■ What you should do
In the copy, every record below must appear exactly as given, and no picture may appear.

Records drawn from a dataset
Start of Block

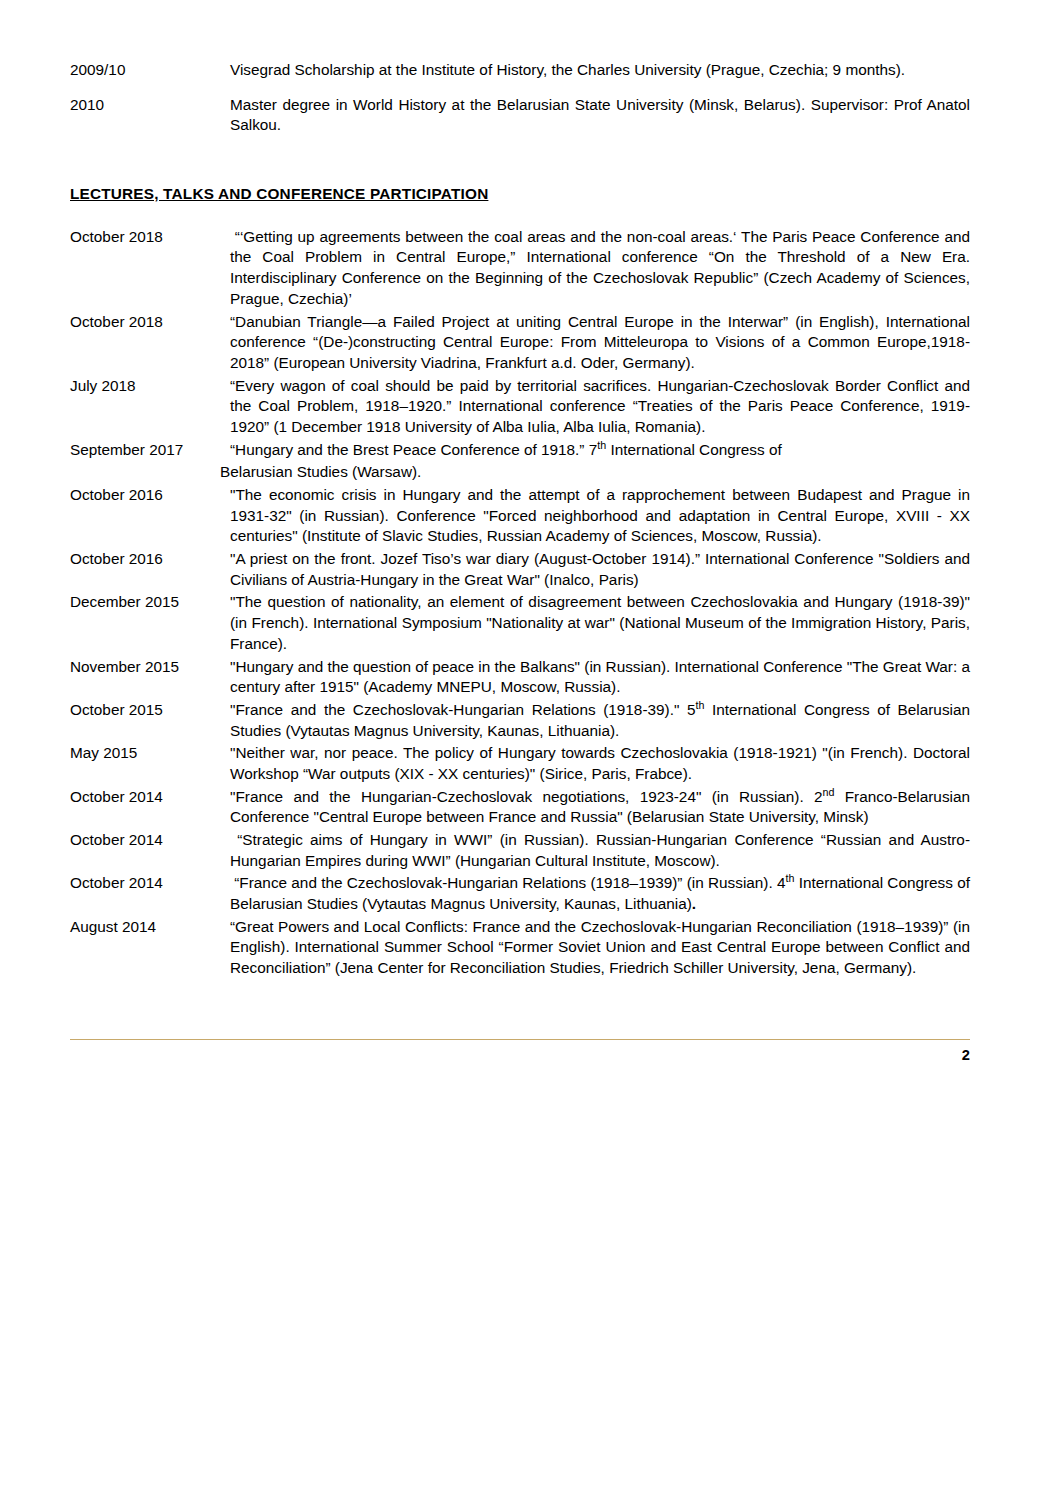2009/10
Visegrad Scholarship at the Institute of History, the Charles University (Prague, Czechia; 9 months).
2010
Master degree in World History at the Belarusian State University (Minsk, Belarus). Supervisor: Prof Anatol Salkou.
LECTURES, TALKS AND CONFERENCE PARTICIPATION
October 2018
“‘Getting up agreements between the coal areas and the non-coal areas.‘ The Paris Peace Conference and the Coal Problem in Central Europe,” International conference “On the Threshold of a New Era. Interdisciplinary Conference on the Beginning of the Czechoslovak Republic” (Czech Academy of Sciences, Prague, Czechia)’
October 2018
“Danubian Triangle—a Failed Project at uniting Central Europe in the Interwar” (in English), International conference “(De-)constructing Central Europe: From Mitteleuropa to Visions of a Common Europe,1918-2018” (European University Viadrina, Frankfurt a.d. Oder, Germany).
July 2018
“Every wagon of coal should be paid by territorial sacrifices. Hungarian-Czechoslovak Border Conflict and the Coal Problem, 1918–1920.” International conference “Treaties of the Paris Peace Conference, 1919-1920” (1 December 1918 University of Alba Iulia, Alba Iulia, Romania).
September 2017
“Hungary and the Brest Peace Conference of 1918.” 7th International Congress of
Belarusian Studies (Warsaw).
October 2016
"The economic crisis in Hungary and the attempt of a rapprochement between Budapest and Prague in 1931-32" (in Russian). Conference "Forced neighborhood and adaptation in Central Europe, XVIII - XX centuries" (Institute of Slavic Studies, Russian Academy of Sciences, Moscow, Russia).
October 2016
"A priest on the front. Jozef Tiso’s war diary (August-October 1914).” International Conference "Soldiers and Civilians of Austria-Hungary in the Great War" (Inalco, Paris)
December 2015
"The question of nationality, an element of disagreement between Czechoslovakia and Hungary (1918-39)" (in French). International Symposium "Nationality at war" (National Museum of the Immigration History, Paris, France).
November 2015
"Hungary and the question of peace in the Balkans" (in Russian). International Conference "The Great War: a century after 1915" (Academy MNEPU, Moscow, Russia).
October 2015
"France and the Czechoslovak-Hungarian Relations (1918-39)." 5th International Congress of Belarusian Studies (Vytautas Magnus University, Kaunas, Lithuania).
May 2015
"Neither war, nor peace. The policy of Hungary towards Czechoslovakia (1918-1921) "(in French). Doctoral Workshop “War outputs (XIX - XX centuries)" (Sirice, Paris, Frabce).
October 2014
"France and the Hungarian-Czechoslovak negotiations, 1923-24" (in Russian). 2nd Franco-Belarusian Conference "Central Europe between France and Russia" (Belarusian State University, Minsk)
October 2014
“Strategic aims of Hungary in WWI” (in Russian). Russian-Hungarian Conference “Russian and Austro-Hungarian Empires during WWI” (Hungarian Cultural Institute, Moscow).
October 2014
“France and the Czechoslovak-Hungarian Relations (1918–1939)” (in Russian). 4th International Congress of Belarusian Studies (Vytautas Magnus University, Kaunas, Lithuania).
August 2014
“Great Powers and Local Conflicts: France and the Czechoslovak-Hungarian Reconciliation (1918–1939)” (in English). International Summer School “Former Soviet Union and East Central Europe between Conflict and Reconciliation” (Jena Center for Reconciliation Studies, Friedrich Schiller University, Jena, Germany).
2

End of Block

■ Response
2009/10
Visegrad Scholarship at the Institute of History, the Charles University (Prague, Czechia; 9 months).
2010
Master degree in World History at the Belarusian State University (Minsk, Belarus). Supervisor: Prof Anatol Salkou.
LECTURES, TALKS AND CONFERENCE PARTICIPATION
October 2018
“‘Getting up agreements between the coal areas and the non-coal areas.‘ The Paris Peace Conference and the Coal Problem in Central Europe,” International conference “On the Threshold of a New Era. Interdisciplinary Conference on the Beginning of the Czechoslovak Republic” (Czech Academy of Sciences, Prague, Czechia)’
October 2018
“Danubian Triangle—a Failed Project at uniting Central Europe in the Interwar” (in English), International conference “(De-)constructing Central Europe: From Mitteleuropa to Visions of a Common Europe,1918-2018” (European University Viadrina, Frankfurt a.d. Oder, Germany).
July 2018
“Every wagon of coal should be paid by territorial sacrifices. Hungarian-Czechoslovak Border Conflict and the Coal Problem, 1918–1920.” International conference “Treaties of the Paris Peace Conference, 1919-1920” (1 December 1918 University of Alba Iulia, Alba Iulia, Romania).
September 2017
“Hungary and the Brest Peace Conference of 1918.” 7th International Congress of
Belarusian Studies (Warsaw).
October 2016
"The economic crisis in Hungary and the attempt of a rapprochement between Budapest and Prague in 1931-32" (in Russian). Conference "Forced neighborhood and adaptation in Central Europe, XVIII - XX centuries" (Institute of Slavic Studies, Russian Academy of Sciences, Moscow, Russia).
October 2016
"A priest on the front. Jozef Tiso’s war diary (August-October 1914).” International Conference "Soldiers and Civilians of Austria-Hungary in the Great War" (Inalco, Paris)
December 2015
"The question of nationality, an element of disagreement between Czechoslovakia and Hungary (1918-39)" (in French). International Symposium "Nationality at war" (National Museum of the Immigration History, Paris, France).
November 2015
"Hungary and the question of peace in the Balkans" (in Russian). International Conference "The Great War: a century after 1915" (Academy MNEPU, Moscow, Russia).
October 2015
"France and the Czechoslovak-Hungarian Relations (1918-39)." 5th International Congress of Belarusian Studies (Vytautas Magnus University, Kaunas, Lithuania).
May 2015
"Neither war, nor peace. The policy of Hungary towards Czechoslovakia (1918-1921) "(in French). Doctoral Workshop “War outputs (XIX - XX centuries)" (Sirice, Paris, Frabce).
October 2014
"France and the Hungarian-Czechoslovak negotiations, 1923-24" (in Russian). 2nd Franco-Belarusian Conference "Central Europe between France and Russia" (Belarusian State University, Minsk)
October 2014
“Strategic aims of Hungary in WWI” (in Russian). Russian-Hungarian Conference “Russian and Austro-Hungarian Empires during WWI” (Hungarian Cultural Institute, Moscow).
October 2014
“France and the Czechoslovak-Hungarian Relations (1918–1939)” (in Russian). 4th International Congress of Belarusian Studies (Vytautas Magnus University, Kaunas, Lithuania).
August 2014
“Great Powers and Local Conflicts: France and the Czechoslovak-Hungarian Reconciliation (1918–1939)” (in English). International Summer School “Former Soviet Union and East Central Europe between Conflict and Reconciliation” (Jena Center for Reconciliation Studies, Friedrich Schiller University, Jena, Germany).
2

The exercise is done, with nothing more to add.